(Excerpt):
Archbishop Javier Martinez: Beyond Secular Reason

Archbishop Javier Martinez: Beyond Secular Reason October 29, 2012

I recently stumbled across this gem over at Stratford Caldecott’s Second Spring website, a place that many Catholics who do not feel at home in an American political context will find refreshing.

Archbishop Javier Martinzer of Granada deconstructs “secular reason” and the unwitting Christian capitulation to it.

You can read the whole piece here.

Here are a few representative quotes:

[T]he culture of the Enlightment is just one more tradition, born from particular circumstances in the history of European Christianity. Moreover, it is a tradition that:
1) it masks, and first of all to itself, its character as tradition;
2) it is constitutively intolerant, among other reasons, as a necessary consequence of its unawareness of its traditional character;
3) with all its predicament and power as the official culture everywhere in what was once the Christian world, it is already an intellectually dead culture, because it creates an alienated type of humanity, it disintegrates itself, and it is bound to dissolve itself into nihilism. In fact, its triumph coincides with its destruction.

 

I cannot bring myself to imagine the Church of the second or of the third century trying to overthrow and take over the Roman Empire to make it Christian, instead of converting it. For us Christians, that kind of “battle” is always a distraction and a trap. For one thing, it will make us forget how much we have contributed and still contribute to this very state of affairs that now so much offends us. To put just one example, the sexual morality and the so- called “bioethics” of the advanced capitalistic societies is obviously tied up with and depends in many ways on the economic interests of particular industries, and on very deep assumptions about the meaning of human life common in capitalistic mentality. It is pathetic to see some Christians renting their clothes about the propositions about sexual life that come from secular society while at the same time defending wholeheartedly the moral autonomy of modern economics or politics.

 

I do not believe, therefore, that any strategy to conquer influence or power in our societies will do any good to the Church or to the cause of Christianity in any sense. We as Christians cannot have any nostalgia of the days of the past and, least of all, for those very conditions that have led to the invention of the secular as a reaction against a decadent and already reductive image of Christianity. A strategy of looking for influence will only continue to hide to most Christians the fact that the real “enemy” is not truly outside us, but within us, in the exact measure (which is a very large measure) we share those very assumptions whose consequences we criticize so sharply in the decisions of some politicians (but in general only of some).

(Supplied material):
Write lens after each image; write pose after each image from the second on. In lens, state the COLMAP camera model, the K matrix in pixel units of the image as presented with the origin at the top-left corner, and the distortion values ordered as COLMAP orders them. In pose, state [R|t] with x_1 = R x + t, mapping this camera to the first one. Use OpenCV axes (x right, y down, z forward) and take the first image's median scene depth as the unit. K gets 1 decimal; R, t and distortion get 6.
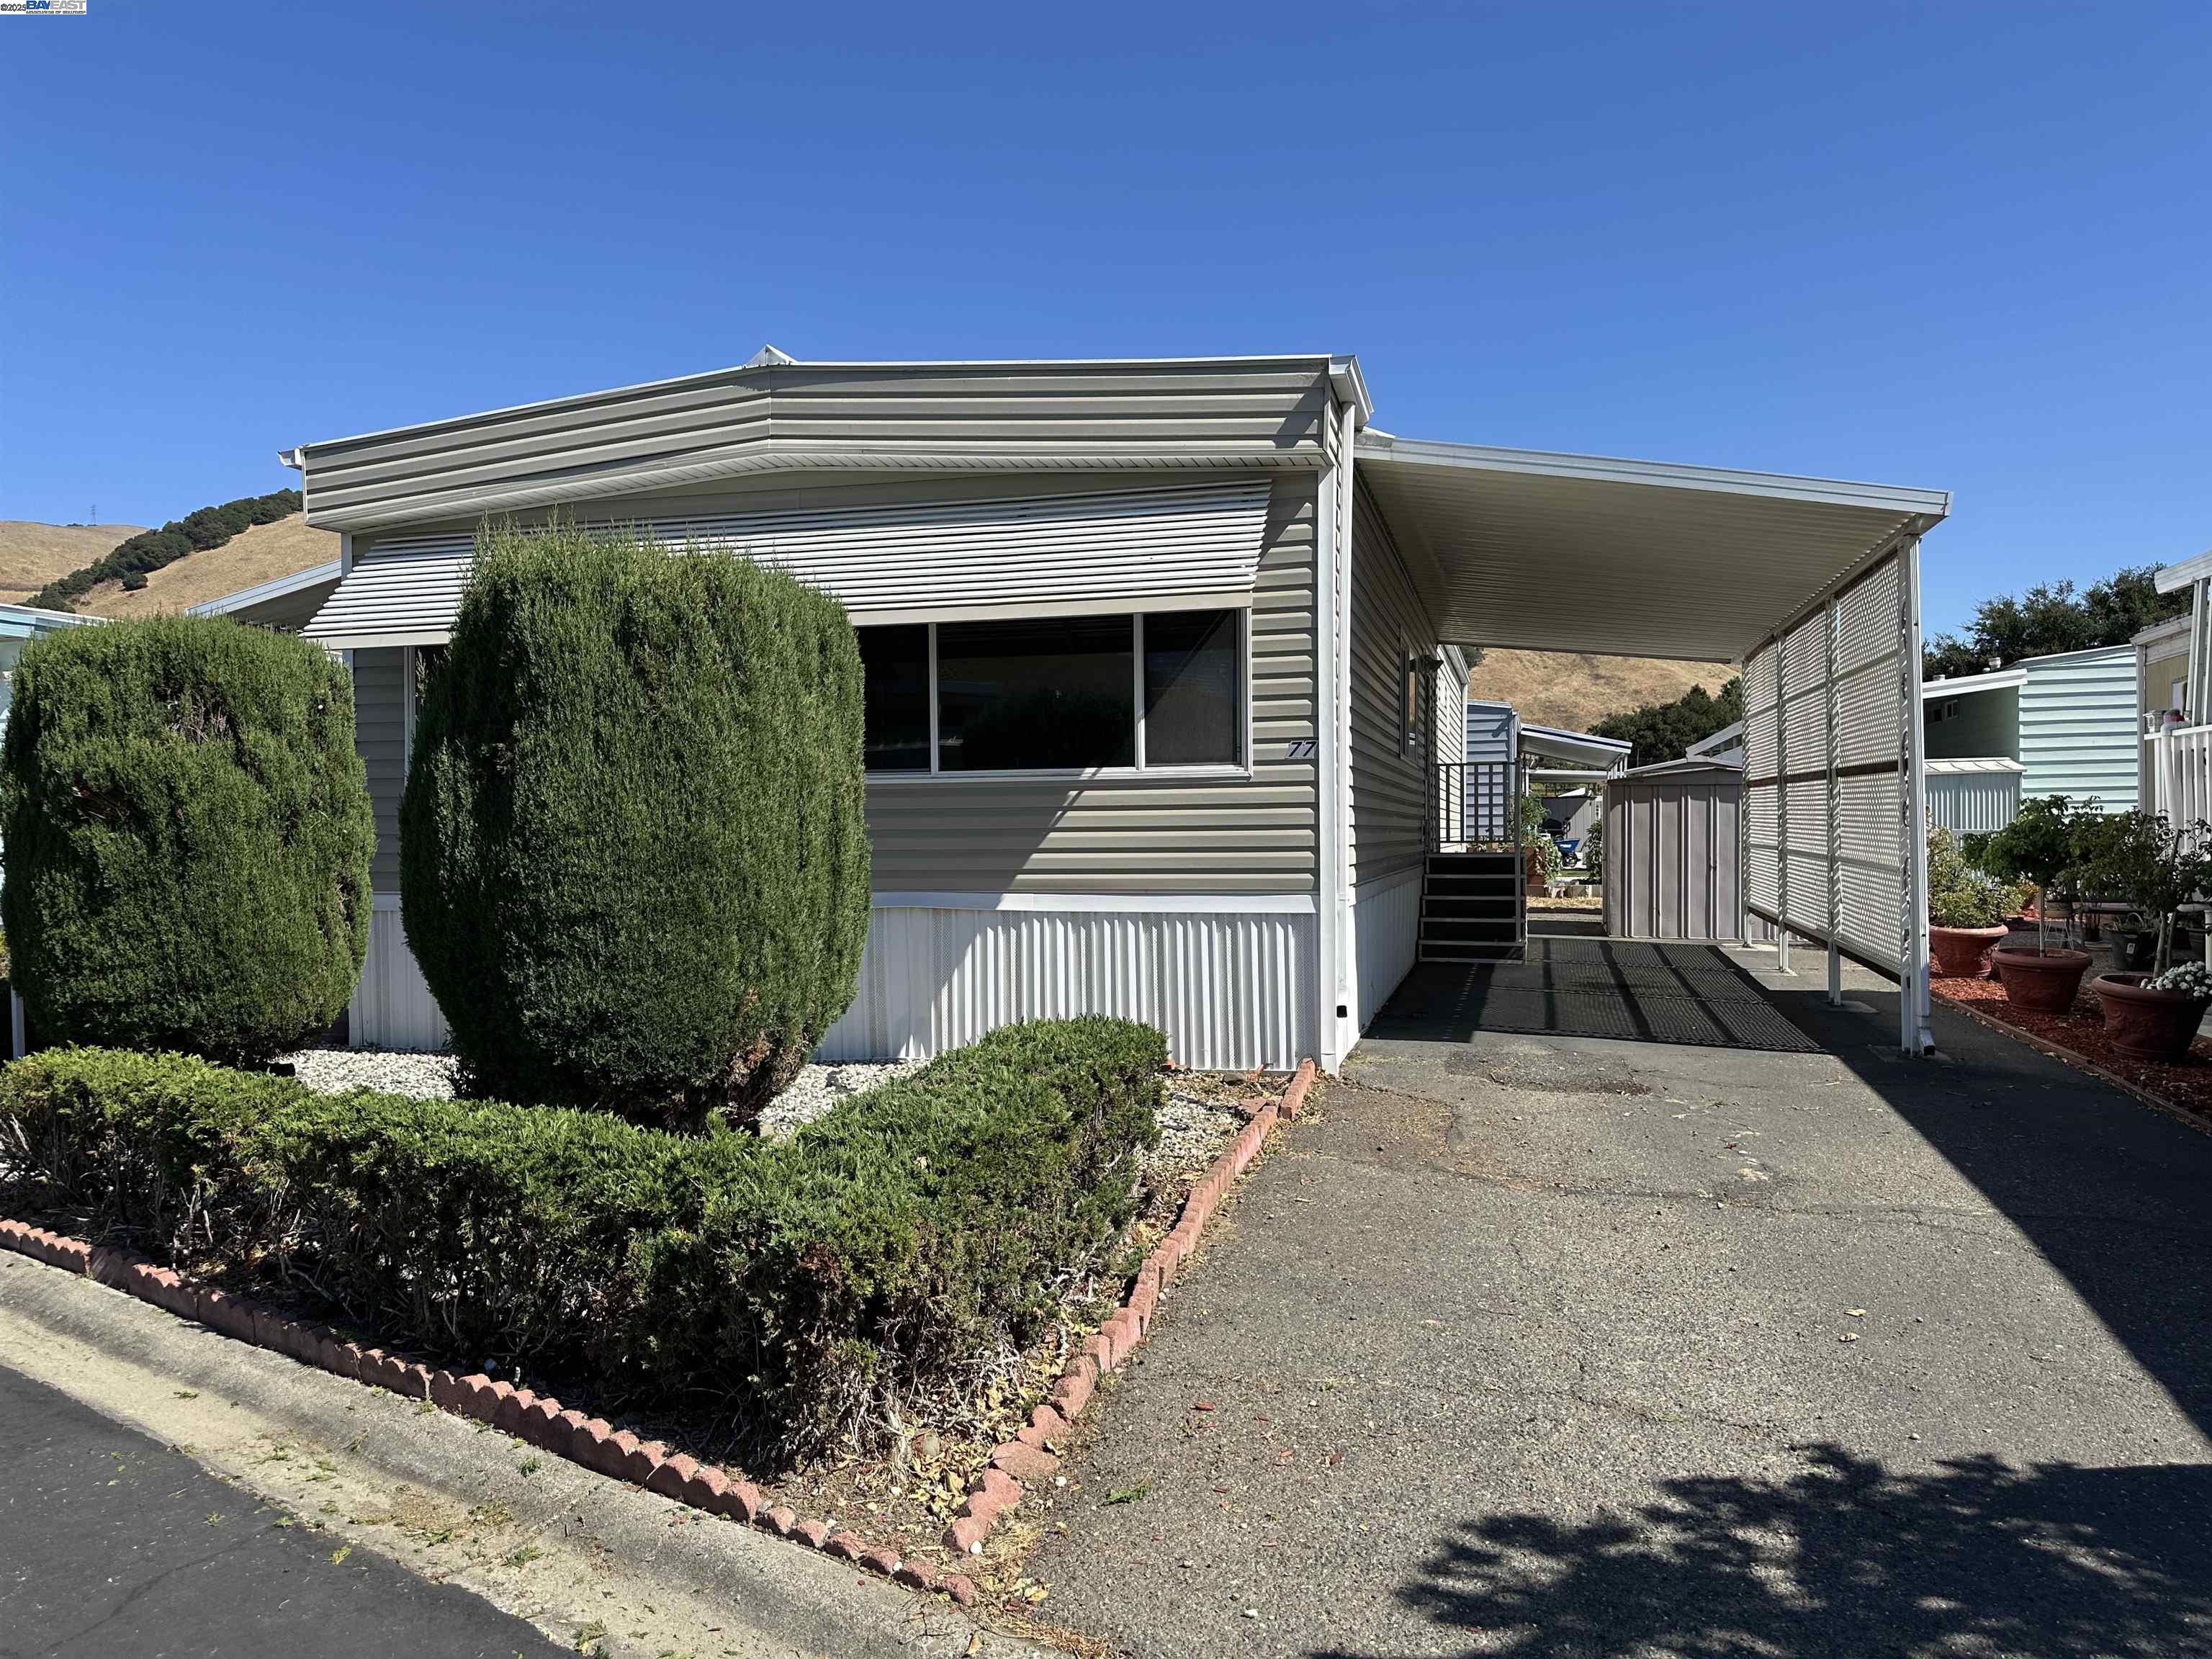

(Required work):
[A] Render this sentence from the post about secular reason in Spanish: "For us Christians, that kind of “battle” is always a distraction and a trap."
[B] Reproduce the part of the post about secular reason starting at "Archbishop Javier Martinzer" and ending at "whole piece here.".
[C] On which website did the writer of the post about secular reason come across the archbishop's piece?
The data placed after the post about secular reason are separate material.

(Per-task answers):
[A] Para nosotros, los cristianos, ese tipo de «batalla» es siempre una distracción y una trampa.

[B]
Archbishop Javier Martinzer of Granada deconstructs “secular reason” and the unwitting Christian capitulation to it.

You can read the whole piece here.

[C] Stratford Caldecott's Second Spring website.